For them, it all worked out.  I learned my own personal truth that rich people worry as much about money as poor people. But worry is worry,  and it's destructive as hell no matter where it comes from. My work on Wall Street, advising millionaires to the risks of running out of money in retirement, a fear-based vision that I proliferated every day of my working life, spilled into my unconscious and I became a full-fledged financial alcoholic. I couldn’t go one day without thinking of my 401k. Was it going to be enough if I compounded at a certain rate? Were my kids going to be able to attend the colleges of their desire without breaking our proverbial bank? These were not my worries from the womb. They were learned and practiced. When passing someone on the street dressed in nice clothes or driving an expensive car, I would immediately wonder how much money they had and if they were happier than me. Talk about a self-induced psychosis. It took seventeen years in finance to develop this way of thinking. Breaking out of it would be the hardest thing I would ever try to do.

Fast forward. Traveling the world. Wow. What a thing to attempt.

Homeschool dialed in? Check.

Organized wife researching every last detail so that we are maximizing our time and money? Check.

Forgetting about our negative cash flow reality and how quickly we would be depleting our savings? Big, fat nope.
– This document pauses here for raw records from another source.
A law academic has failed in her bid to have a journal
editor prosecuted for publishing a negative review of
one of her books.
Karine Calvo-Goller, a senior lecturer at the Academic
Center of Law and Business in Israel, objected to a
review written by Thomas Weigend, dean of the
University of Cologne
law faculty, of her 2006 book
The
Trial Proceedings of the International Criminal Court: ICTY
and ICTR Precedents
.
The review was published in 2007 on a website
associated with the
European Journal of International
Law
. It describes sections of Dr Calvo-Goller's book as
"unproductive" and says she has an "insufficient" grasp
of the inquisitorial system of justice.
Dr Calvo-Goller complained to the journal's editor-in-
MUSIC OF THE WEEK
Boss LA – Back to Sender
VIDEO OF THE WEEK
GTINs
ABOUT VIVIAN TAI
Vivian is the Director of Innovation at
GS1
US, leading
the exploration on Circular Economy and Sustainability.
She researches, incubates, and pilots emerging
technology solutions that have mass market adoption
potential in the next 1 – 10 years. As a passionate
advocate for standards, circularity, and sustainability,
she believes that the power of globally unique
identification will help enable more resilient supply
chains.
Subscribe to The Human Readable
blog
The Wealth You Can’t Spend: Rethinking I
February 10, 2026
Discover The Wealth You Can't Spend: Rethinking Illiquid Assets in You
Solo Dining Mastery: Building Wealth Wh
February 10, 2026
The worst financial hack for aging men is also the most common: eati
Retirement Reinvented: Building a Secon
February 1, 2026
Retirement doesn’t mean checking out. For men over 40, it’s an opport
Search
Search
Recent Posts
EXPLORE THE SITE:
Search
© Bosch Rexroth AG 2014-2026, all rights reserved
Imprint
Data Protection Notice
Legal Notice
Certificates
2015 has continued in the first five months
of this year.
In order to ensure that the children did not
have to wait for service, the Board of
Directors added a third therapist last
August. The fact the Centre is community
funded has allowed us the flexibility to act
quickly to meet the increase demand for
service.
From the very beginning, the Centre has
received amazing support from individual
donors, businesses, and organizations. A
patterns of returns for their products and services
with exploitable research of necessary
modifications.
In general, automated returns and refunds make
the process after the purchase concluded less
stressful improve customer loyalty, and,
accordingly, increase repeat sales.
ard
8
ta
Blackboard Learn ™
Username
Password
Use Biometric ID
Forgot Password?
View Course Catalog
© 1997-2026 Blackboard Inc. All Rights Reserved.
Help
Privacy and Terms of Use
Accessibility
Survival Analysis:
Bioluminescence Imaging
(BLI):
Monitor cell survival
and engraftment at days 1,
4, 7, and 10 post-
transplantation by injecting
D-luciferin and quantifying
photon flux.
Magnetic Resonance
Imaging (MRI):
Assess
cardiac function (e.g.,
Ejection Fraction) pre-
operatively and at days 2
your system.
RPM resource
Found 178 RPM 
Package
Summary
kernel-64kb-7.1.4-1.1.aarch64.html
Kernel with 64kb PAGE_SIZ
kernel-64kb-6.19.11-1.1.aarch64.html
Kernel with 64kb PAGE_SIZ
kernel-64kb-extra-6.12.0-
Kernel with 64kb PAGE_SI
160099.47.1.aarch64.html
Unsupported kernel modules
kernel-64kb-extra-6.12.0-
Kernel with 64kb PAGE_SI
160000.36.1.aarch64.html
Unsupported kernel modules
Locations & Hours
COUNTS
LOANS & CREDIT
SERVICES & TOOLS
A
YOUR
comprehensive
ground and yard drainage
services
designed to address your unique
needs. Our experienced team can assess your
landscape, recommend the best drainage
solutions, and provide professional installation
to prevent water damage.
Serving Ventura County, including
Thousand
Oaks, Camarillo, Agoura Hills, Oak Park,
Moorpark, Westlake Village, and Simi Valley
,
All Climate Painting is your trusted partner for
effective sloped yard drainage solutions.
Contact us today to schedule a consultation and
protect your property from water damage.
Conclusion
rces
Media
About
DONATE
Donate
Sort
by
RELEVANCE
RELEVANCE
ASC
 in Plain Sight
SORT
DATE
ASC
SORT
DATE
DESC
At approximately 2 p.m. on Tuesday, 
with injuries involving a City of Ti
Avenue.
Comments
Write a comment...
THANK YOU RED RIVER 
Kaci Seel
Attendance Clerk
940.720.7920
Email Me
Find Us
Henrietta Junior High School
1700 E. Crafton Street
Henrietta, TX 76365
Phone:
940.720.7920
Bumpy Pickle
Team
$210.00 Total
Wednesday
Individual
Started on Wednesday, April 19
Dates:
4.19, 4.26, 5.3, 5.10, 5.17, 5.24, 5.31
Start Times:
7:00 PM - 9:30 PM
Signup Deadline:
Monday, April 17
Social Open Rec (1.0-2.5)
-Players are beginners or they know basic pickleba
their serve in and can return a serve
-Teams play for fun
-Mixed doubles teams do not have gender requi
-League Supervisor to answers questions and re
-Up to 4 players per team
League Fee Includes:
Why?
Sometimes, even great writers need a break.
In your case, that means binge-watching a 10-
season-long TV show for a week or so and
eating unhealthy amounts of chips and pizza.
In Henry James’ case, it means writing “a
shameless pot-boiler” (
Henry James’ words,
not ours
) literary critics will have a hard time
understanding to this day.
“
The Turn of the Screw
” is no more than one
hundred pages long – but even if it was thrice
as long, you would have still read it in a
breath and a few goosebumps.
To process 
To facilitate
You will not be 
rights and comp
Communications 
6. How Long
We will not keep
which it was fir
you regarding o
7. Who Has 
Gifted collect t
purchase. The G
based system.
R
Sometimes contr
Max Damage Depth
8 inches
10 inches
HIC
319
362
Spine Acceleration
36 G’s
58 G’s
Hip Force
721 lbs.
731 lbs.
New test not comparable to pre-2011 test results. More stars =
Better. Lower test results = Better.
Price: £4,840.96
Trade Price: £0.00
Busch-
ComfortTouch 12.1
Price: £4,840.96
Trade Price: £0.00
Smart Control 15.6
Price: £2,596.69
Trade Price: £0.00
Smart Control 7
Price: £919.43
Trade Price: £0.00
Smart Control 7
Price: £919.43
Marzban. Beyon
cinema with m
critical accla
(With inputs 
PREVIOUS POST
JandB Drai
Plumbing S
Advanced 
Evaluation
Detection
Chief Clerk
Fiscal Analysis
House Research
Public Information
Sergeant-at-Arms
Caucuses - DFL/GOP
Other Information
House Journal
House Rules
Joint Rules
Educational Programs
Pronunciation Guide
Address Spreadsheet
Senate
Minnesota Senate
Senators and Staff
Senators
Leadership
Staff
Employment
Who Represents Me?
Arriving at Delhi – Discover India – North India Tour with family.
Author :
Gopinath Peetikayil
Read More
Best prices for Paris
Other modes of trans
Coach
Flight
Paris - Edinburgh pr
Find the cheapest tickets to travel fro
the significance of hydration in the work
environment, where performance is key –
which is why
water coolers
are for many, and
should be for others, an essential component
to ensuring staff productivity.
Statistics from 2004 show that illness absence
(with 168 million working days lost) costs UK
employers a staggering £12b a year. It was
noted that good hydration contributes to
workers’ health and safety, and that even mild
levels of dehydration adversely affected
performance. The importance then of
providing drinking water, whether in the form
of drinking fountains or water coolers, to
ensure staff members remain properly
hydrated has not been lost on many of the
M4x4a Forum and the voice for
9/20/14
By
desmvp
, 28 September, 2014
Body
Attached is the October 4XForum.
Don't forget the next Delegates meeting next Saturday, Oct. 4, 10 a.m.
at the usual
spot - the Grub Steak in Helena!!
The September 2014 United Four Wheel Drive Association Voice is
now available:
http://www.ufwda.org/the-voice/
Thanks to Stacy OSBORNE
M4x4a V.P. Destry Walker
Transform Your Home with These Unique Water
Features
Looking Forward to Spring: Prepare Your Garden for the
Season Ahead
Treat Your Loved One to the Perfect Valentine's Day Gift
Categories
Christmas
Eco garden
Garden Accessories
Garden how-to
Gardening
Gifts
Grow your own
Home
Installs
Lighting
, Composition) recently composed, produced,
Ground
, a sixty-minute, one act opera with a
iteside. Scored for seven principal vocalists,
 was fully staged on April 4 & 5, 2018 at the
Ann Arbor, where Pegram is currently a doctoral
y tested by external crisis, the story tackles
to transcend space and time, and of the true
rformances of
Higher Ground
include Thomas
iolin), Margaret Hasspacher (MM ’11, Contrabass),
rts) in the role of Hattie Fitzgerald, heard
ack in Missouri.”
Some days were better than others, but wondering how an extra ice cream or bottle of wine would affect the bank statement at the end of the trip was hard for me. It took me quite a while to work through this. Sitting on the banks of the Siene in Paris relaxing fully? Nope. Worrying. Wondering. Wasting joy. I was a faithless, financial weakling and it affected my experience in being fully present on the journey. In retrospect, I still had the time of my life, but it could have been so much more.

The world taught me a few things. 1) Shit is expensive in Western Europe. I mean, $12 for beer in Norway? That's enough to not drink. 2) When humans are unburdened with money worries because family or your community has your back, people are more present and nicer,  i.e. Balinese people. 3) Even traveling among packed cities with insane, self-serving, selfie-taking tourists, you can find peace with the right mindset.

Gratitude determines happiness would become a mindset for us. All in all when the journey was over we reconnected to each other, explored, laughed, cried and realized that we wanted more out of life. Now was the hardest part, returning home and figuring it all out.